Segment Start: Raw data

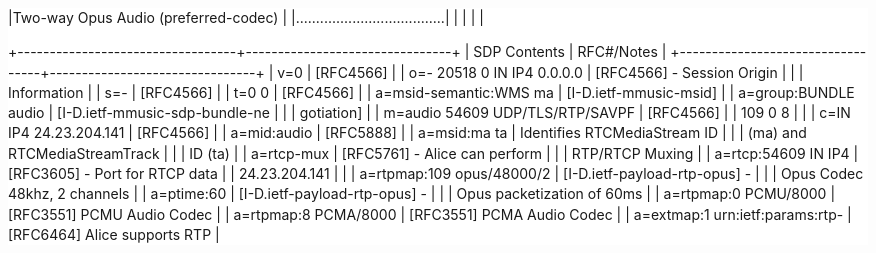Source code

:    |Two-way Opus Audio (preferred-codec) |
   |.....................................|
   |                                     |
   |                                     |


   +----------------------------------+--------------------------------+
   | SDP Contents                     | RFC#/Notes                     |
   +----------------------------------+--------------------------------+
   | v=0                              | [RFC4566]                      |
   | o=- 20518 0 IN IP4 0.0.0.0       | [RFC4566] - Session Origin     |
   |                                  | Information                    |
   | s=-                              | [RFC4566]                      |
   | t=0 0                            | [RFC4566]                      |
   | a=msid-semantic:WMS ma           | [I-D.ietf-mmusic-msid]         |
   | a=group:BUNDLE audio             | [I-D.ietf-mmusic-sdp-bundle-ne |
   |                                  | gotiation]                     |
   | m=audio 54609 UDP/TLS/RTP/SAVPF  | [RFC4566]                      |
   | 109 0 8                          |                                |
   | c=IN IP4 24.23.204.141           | [RFC4566]                      |
   | a=mid:audio                      | [RFC5888]                      |
   | a=msid:ma ta                     | Identifies RTCMediaStream ID   |
   |                                  | (ma) and RTCMediaStreamTrack   |
   |                                  | ID (ta)                        |
   | a=rtcp-mux                       | [RFC5761] - Alice can perform  |
   |                                  | RTP/RTCP Muxing                |
   | a=rtcp:54609 IN IP4              | [RFC3605] - Port for RTCP data |
   | 24.23.204.141                    |                                |
   | a=rtpmap:109 opus/48000/2        | [I-D.ietf-payload-rtp-opus] -  |
   |                                  | Opus Codec 48khz, 2 channels   |
   | a=ptime:60                       | [I-D.ietf-payload-rtp-opus] -  |
   |                                  | Opus packetization of 60ms     |
   | a=rtpmap:0 PCMU/8000             | [RFC3551] PCMU Audio Codec     |
   | a=rtpmap:8 PCMA/8000             | [RFC3551] PCMA Audio Codec     |
   | a=extmap:1 urn:ietf:params:rtp-  | [RFC6464] Alice supports RTP   |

Segment End: Raw data

Collect each line in the rows above that contains the string "mmusic". Matches must agree in case.

   | a=msid-semantic:WMS ma           | [I-D.ietf-mmusic-msid]         |
   | a=group:BUNDLE audio             | [I-D.ietf-mmusic-sdp-bundle-ne |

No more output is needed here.